*Task requirements*.
- A) Copy the part of the article on livestreamed comedy that opens with the words containing "During the pandemic, Kubik" and closes with "stream the performances.", switching "department" to "program".
- B) According to the article on livestreamed comedy, where did Kate Lambert choose to quarantine?

*Excerpted text*.
By Haines Eason
Working from home. Telehealth. Online shopping. Which pandemic trends will remain, and which will fade? Charlottesville native Kate Lambert, a comedian whose resume includes The Second City and Chicago Improv act The Katydids (which sold the hit “Teachers” to TV Land), is part of something that producer Jill Paiz-Bourque of the livestream site RushTix bets will survive.
“When the pandemic hit, auditions and productions shut down,” Lambert says. “People couldn’t be in the same room anymore, so you had a bunch of creative people by themselves, looking for outlets.” She chose to quarantine with her parents at their home overlooking the Rivanna Reservoir.
“It was so difficult for so many, and I think humor is so critical in a time like this,” says Lambert. “I participated in a virtual sketch show and, since I was quarantining with my family, my brother and sister-in-law helped me film.”
Performers like Lambert went to great lengths to find their audiences, and audiences wound up discovering new acts and coming back for more. Paiz-Bourque signed several new clients, and her strong move into this new realm drew the attention of The New York Times, which recently published “Is Livestreamed Stand-up Here to Stay?” On May 24, Lambert will host RushTix’s “Very Punny,” a 60-minute “pun off” for audiences worldwide—however, it will also have a live audience, something RushTix claims comedy is all about.
So if even a streaming comedy production company acknowledges that a live audience is an important part of the experience, where does the future lie? Opinions differ. For UVA Drama instructor Marianne Kubik, the future is on the stage, in front of people. Kubik notes that challenges faced this year led to creative solutions and opened up more opportunities to integrate technology, and she sees faculty and students experimenting with livestreaming original content in the future, but “there is nothing quite like being in a room shared by storytellers and witnesses to that event,” she says. “I think we’re all yearning for the collective dialogue that comes with sharing the same space.”
During the pandemic, Kubik and her department focused on capturing the details of their performers’ work, choosing to pre-record, edit, and present one-off shows rather that stream the performances.
“If we streamed multiple performances, none of these would have a live audience in the room for the actors to sense and respond to,” Kubik says. “We take that ingredient for granted when considering live performance, and its loss can be challenging to the theater actor. An audience feeds the actor, just as having others bear witness to our own choices and actions feeds us. Theater is not for the actor, it’s for the audience.”
Both RushTix and Kubik might agree on the importance of the audience, but Paiz-Bourque sees her platform as the future, noting Netflix and Spotify “eclipsed” television and radio because the streaming services are always available and have unlimited reach. In the Times story, she claimed “RushTix could eclipse Live Nation because it’s streaming, it’s global, it’s unlimited.”

*Items from a data source*.
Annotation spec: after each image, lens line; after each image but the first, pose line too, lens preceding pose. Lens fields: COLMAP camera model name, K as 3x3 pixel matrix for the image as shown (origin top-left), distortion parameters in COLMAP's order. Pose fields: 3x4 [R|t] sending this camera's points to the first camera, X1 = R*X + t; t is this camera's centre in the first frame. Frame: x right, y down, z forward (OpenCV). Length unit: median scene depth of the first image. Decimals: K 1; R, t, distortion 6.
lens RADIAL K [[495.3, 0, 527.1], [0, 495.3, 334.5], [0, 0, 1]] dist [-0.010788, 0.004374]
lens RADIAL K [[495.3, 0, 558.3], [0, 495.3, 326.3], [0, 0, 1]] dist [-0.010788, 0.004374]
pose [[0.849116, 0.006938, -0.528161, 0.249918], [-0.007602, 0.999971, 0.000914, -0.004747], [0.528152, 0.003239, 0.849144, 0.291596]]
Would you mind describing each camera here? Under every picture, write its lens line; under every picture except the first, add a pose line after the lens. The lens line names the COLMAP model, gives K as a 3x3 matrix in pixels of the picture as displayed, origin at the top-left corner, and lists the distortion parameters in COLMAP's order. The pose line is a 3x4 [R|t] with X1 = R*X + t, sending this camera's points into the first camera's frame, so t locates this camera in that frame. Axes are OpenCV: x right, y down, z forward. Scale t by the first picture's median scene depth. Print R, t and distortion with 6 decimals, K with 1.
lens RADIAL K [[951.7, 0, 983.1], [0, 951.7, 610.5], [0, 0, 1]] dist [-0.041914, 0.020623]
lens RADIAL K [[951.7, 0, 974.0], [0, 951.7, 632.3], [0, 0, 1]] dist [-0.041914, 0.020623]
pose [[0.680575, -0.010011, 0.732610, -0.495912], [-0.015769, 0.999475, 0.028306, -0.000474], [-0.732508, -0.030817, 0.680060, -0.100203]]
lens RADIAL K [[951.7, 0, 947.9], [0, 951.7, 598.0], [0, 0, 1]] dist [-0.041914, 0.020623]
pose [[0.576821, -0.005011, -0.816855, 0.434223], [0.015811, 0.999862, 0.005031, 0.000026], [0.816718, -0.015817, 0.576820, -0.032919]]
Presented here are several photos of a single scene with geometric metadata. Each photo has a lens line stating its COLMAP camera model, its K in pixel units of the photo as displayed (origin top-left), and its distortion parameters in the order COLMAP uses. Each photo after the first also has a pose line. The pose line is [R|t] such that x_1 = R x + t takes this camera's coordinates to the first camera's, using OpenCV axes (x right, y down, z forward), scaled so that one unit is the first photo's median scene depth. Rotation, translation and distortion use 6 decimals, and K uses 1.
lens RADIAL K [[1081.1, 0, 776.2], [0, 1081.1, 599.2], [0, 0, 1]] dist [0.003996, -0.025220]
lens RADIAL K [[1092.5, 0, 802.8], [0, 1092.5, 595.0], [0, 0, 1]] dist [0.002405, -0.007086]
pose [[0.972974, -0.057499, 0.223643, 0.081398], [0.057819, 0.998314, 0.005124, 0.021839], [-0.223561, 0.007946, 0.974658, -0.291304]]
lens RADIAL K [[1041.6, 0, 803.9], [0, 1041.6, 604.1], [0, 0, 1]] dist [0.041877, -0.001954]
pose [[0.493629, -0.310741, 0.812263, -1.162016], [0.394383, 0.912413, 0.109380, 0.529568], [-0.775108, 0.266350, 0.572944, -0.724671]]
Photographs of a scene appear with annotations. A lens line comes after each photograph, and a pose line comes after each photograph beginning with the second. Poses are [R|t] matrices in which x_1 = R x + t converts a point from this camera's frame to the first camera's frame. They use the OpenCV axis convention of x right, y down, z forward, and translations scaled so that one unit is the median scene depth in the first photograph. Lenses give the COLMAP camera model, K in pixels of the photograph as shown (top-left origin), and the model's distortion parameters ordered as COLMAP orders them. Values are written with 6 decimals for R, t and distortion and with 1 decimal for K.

*Answers for this exercise*.
- A)
During the pandemic, Kubik and her program focused on capturing the details of their performers’ work, choosing to pre-record, edit, and present one-off shows rather that stream the performances.

- B) With her parents, at their home overlooking the Rivanna Reservoir.